Б.Б. умел написать стихотворение, но понимал, что Квашнин умеет лучше. Как любой, кто нюхнул поэзии, но не был поэтом, Б.Б. не знал, что она такое, но знал, что — не она. На ум приходили критики начала века, указывавшие поэтам, что такой напиток, как снежное вино — нонсенс и что влюбляться в холодный мех — противоестественно. В Ленинграде широковещательно — а по интеллигентским арыкам и в Москве — Квашнина всерьез ставили рядом с Бродским; дескать, что тот там, то этот здесь. У него были ученики, последователи, его кредо формулировали литературоведы, писали об особенностях его стиля. А если дурака не валять, то ученики, последователи, литературоведы и подавляющее большинство его читателей всеми силами души хотели бы, чтобы поэзия была именно такая, чтобы это и была поэзия. Вместе с Квашниным они опровергали частные случаи конечного и возможного: строчки, жесты, поступки, мысли, не посягая на бесконечное и невозможное — просто не имея о нем представления. «Знали б вы, в какие бездны я глядел, в какие беды» — писал Квашнин, и этого откровения, и этого знания про бездны и беды было в самый раз, а то, что никаких конкретных бездн и бед не предъявлялось, вызывало только благодарность к поэту.
Конфликты и судороги надоели, кровь и грязь, никуда не денешься, были, то есть даже есть, но в искусстве они должны стать знаками, эстетическими знаками. Ни в одном общественном туалете ни одна чистота не удовлетворяла Квашнина, и в «Звезде» Б. Б. поймал брезгливую, недовольную гримасу на его лице в тот миг, когда он локтем закрывал белоснежную дверь журнальной уборной. В общем-то, Б.Б. было плевать, как и что Миша Квашнин пишет и какое место в системе пишущих занимает, но что-то если не пело, то по крайней мере попискивало у Б.Б. внутри, что-то с той давней поры, когда он мальчиком подставлял ухо под стихи молодых старших, которые не обращали на него внимания, ни разу не спросили, сочиняет ли он сам, больше-меньше унижали, но достоверностью и свежестью звука формировали ему слуховой аппарат, раз навсегда настроив на поэзию эту звенящую в нем струнку. Квашнин прочитал:
Б.Б. подумал, что бы сделал с этим Катулл, или Бертран де Борн, или Донн, или, в конце концов, Куз-мин, каким пропиталось бы это дурманным настоем мускуса, пота, сбруи, страсти, крепких мужских тел.
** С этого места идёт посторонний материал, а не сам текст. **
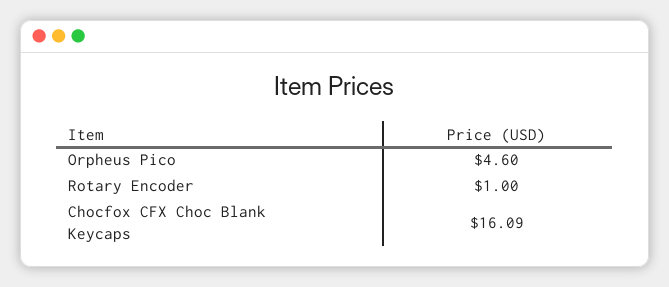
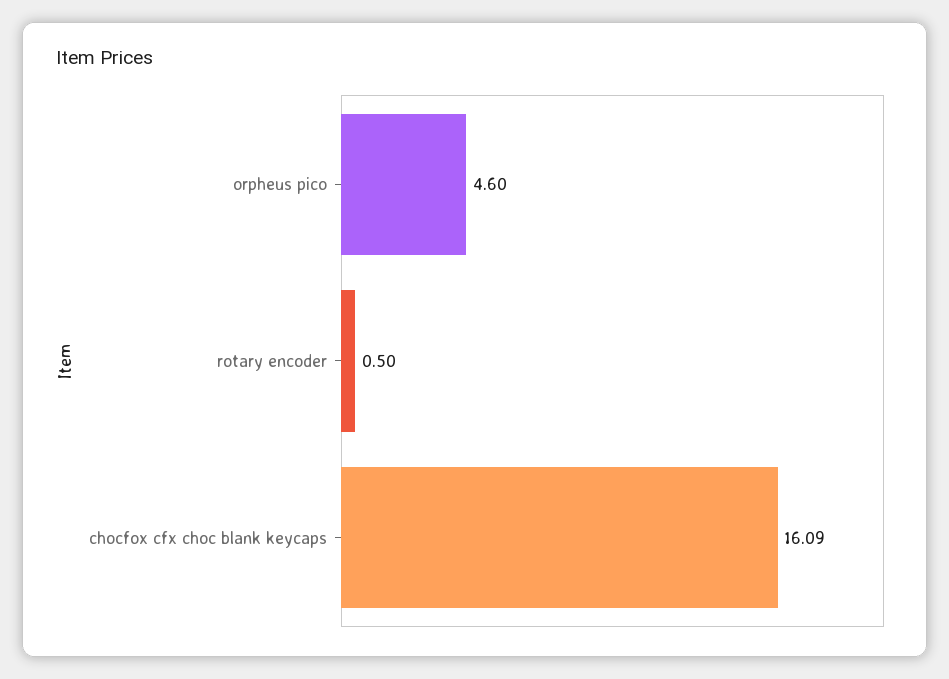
Rotary Encoder: 1 -> 0.5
Так что не заладилось у Б.Б. с новой реальностью как сказал после его ухода Квашнин жене, а жена, главный редактор нового журнала «Петербуржанка», назавтра двум своим заместительницам. Словно вирус забрался, он не заметил когда, в сознание, мозг докладывал: занятия, дела, карьера, мысли, соображения — отнюдь не кончены, развиваются, множатся, но жизнь — кончена. Наверное, это и имел он в виду, когда звонил мне по телефону после освобождения, чтобы сказать, что «почти всё позади, хотя почти всё еще впереди». Сорок четыре года, или сколько уже ему там было, сорок пять? — не возраст, да, да, да — для дел, для планов, для положения в жизни. Но жить — не начинать, не проектировать и получать результат, не готовить жизнь, а просто жить вперед, ну потому что живешь, как жил в двадцать, тридцать и даже в сорок накануне посадки, когда и начинал, и проектировал, и готовил с естественностью человека, который как сейчас, например, Миша Квашнин живет и живет, сорок пять лет живет и, значит, будет дальше жить, — поздновато. Вирус неболезненный, но никаким способом, никакими доводами, насмешкой и забытьем не изгоняемый.